After having completed this chapter you will be able to:

  • Explain what a sequence aligner does
  • Explain why in some cases the aligner needs to be ‘splice-aware’
  • Calculate mapping quality out of the probability that a mapping position is wrong
  • Build an index of the reference and perform an alignment of paired-end reads with bowtie2


Prepare the reference sequence

Retrieve the reference sequence using esearch and efetch:



esearch -db nuccore -query 'U00096' \
| efetch -format fasta > ecoli-strK12-MG1655.fasta

Exercise: Check out the documentation of bowtie2-build, and build the indexed reference genome with bowtie2 using default options.

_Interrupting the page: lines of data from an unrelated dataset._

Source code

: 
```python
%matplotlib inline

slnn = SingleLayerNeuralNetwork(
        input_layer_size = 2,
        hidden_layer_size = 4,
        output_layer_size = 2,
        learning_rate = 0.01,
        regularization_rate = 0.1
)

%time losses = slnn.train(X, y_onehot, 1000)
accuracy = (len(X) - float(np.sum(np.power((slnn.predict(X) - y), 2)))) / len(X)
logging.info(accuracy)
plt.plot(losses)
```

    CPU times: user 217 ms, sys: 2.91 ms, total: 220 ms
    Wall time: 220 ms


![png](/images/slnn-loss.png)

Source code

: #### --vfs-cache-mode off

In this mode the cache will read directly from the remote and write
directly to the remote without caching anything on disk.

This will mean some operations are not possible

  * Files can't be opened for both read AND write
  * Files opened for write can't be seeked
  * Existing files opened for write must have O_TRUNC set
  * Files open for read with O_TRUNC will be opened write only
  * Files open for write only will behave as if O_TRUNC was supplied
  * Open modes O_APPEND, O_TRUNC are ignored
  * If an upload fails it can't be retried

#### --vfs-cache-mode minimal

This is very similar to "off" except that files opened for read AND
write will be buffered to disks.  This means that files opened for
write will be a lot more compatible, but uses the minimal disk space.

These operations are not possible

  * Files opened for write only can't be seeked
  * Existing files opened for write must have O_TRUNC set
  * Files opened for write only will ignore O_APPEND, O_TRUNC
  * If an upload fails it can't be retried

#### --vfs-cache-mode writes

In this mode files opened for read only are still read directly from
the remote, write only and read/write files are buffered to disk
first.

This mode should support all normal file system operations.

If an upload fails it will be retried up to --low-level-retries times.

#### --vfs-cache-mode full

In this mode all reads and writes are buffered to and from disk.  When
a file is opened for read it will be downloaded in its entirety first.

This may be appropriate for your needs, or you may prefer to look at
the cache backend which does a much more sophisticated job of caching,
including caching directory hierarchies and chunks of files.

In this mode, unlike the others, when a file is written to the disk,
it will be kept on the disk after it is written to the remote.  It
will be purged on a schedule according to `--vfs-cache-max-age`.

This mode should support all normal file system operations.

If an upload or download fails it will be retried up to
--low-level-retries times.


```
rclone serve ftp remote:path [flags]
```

bowtie2-build ecoli-strK12-MG1655.fasta ecoli-strK12-MG1655.fasta

Align the reads with bowtie2

Exercise: Check out the bowtie2 manual here. We are going to align the sequences in paired-end mode. What are the options we’ll minimally need?


According to the usage of bowtie2:

bowtie2 [options]* -x <bt2-idx> {-1 <m1> -2 <m2> | -U <r> | --interleaved <i> | --sra-acc <acc> | b <bam>}

We’ll need the options:

  • -x to point to our index
  • -1 and -2 to point to our forward and reverse reads

Exercise: Try to understand what the script below does, and run it.

##!/usr/bin/env bash



bowtie2 \
-x $REFERENCE_DIR/ecoli-strK12-MG1655.fasta \
-1 $TRIMMED_DIR/paired_trimmed_SRR519926_1.fastq \
-2 $TRIMMED_DIR/paired_trimmed_SRR519926_2.fastq \
> $ALIGNED_DIR/SRR519926.sam

We’ll go deeper into alignment statistics later on, but bowtie2 writes already some statistics to stdout. General alignment rates seem okay, but there are quite some non-concordant alignments. That doesn’t sound good. Check out the explanation about concordance at the bowtie2 manual. Can you guess what the reason could be?